As she imagined deep in the recesses of her heart, the envelope held a love letter written by her husband, her best friend: To Audrey Rose. It was three pages long, but she only read the first page, and then turned to the bottom of the third page to be sure (even though his handwriting was unmistakable) and see his salutation, "Yours in Unrequited Love, Clyde." Then she folded the letter up, returned it to the envelope, walked back to the box on the bed in their guest bedroom and gathered up all of the letters. She only looked through them to make sure they were also addressed to Audrey Rose.

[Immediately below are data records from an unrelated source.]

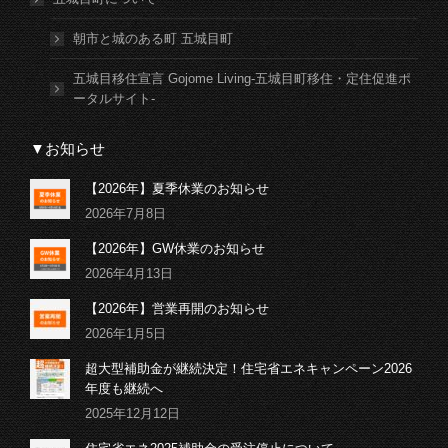
朝市と城のある町 五城目町
五城目移住宣言 Gojome Living-五城目町移住・定住促進ポ
ータルサイト-
▼お知らせ
【2026年】夏季休業のお知らせ
2026年7月8日
【2026年】GW休業のお知らせ
2026年4月13日
【2026年】営業再開のお知らせ
2026年1月5日
超大型補助金が継続決定！住宅省エネキャンペーン2026
年度も継続へ
2025年12月12日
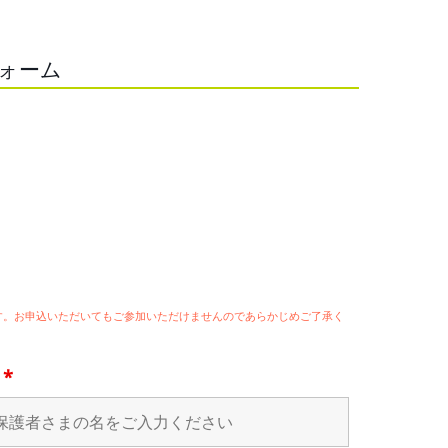
フォーム
ます。お申込いただいてもご参加いただけませんのであらかじめご了承く
名
*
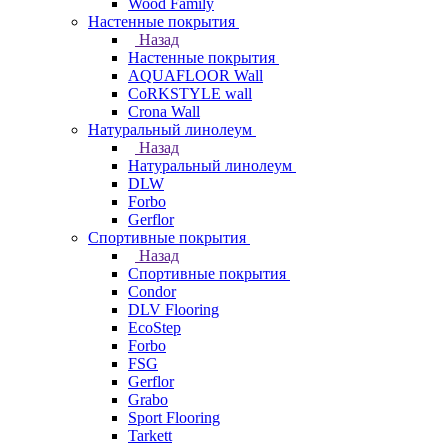
Wood Family
Настенные покрытия
Назад
Настенные покрытия
AQUAFLOOR Wall
CoRKSTYLE wall
Crona Wall
Натуральный линолеум
Назад
Натуральный линолеум
DLW
Forbo
Gerflor
Спортивные покрытия
Назад
Спортивные покрытия
Condor
DLV Flooring
EcoStep
Forbo
FSG
Gerflor
Grabo
Sport Flooring
Tarkett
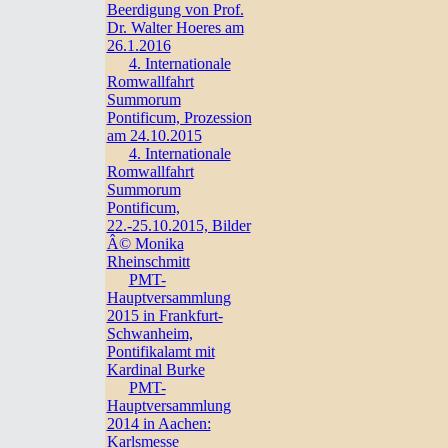
Beerdigung von Prof.
Dr. Walter Hoeres am
26.1.2016
4. Internationale
Romwallfahrt
Summorum
Pontificum, Prozession
am 24.10.2015
4. Internationale
Romwallfahrt
Summorum
Pontificum,
22.-25.10.2015, Bilder
Â© Monika
Rheinschmitt
PMT-
Hauptversammlung
2015 in Frankfurt-
Schwanheim,
Pontifikalamt mit
Kardinal Burke
PMT-
Hauptversammlung
2014 in Aachen:
Karlsmesse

There was one at the bottom addressed to Clyde, the address was typed, the return address a p.o. box. She didn't remember seeing the envelope when it arrived, but imagined she probably had because she always collected the mail and put the envelopes and other mail addressed to Clyde in the open nook on the tall back of the writing desk they shared. The return address was the same as the address under Audrey Rose's name on all of the unsent letters Clyde had addressed, so she knew it was from her to him. The date was hard to read, but the envelope was yellowed with age and so she knew it had been there a long time. She put that envelope aside and planned to later burn it in the fireplace (without reading it, of course).

The others, she stacked together on the writing desktop. She pulled the large drawer open and found a large envelope from Clyde's old office supply stash and put all of the letters he had written in the envelope, then she put as many stamps as she could find on the envelope, addressed it as he had to Audrey Rose, with no return address, and then slowly shuffled out to the mailbox at the street and stuffed the envelope in it and raised the flag.

*another older writing exercise while I have an out of town guest.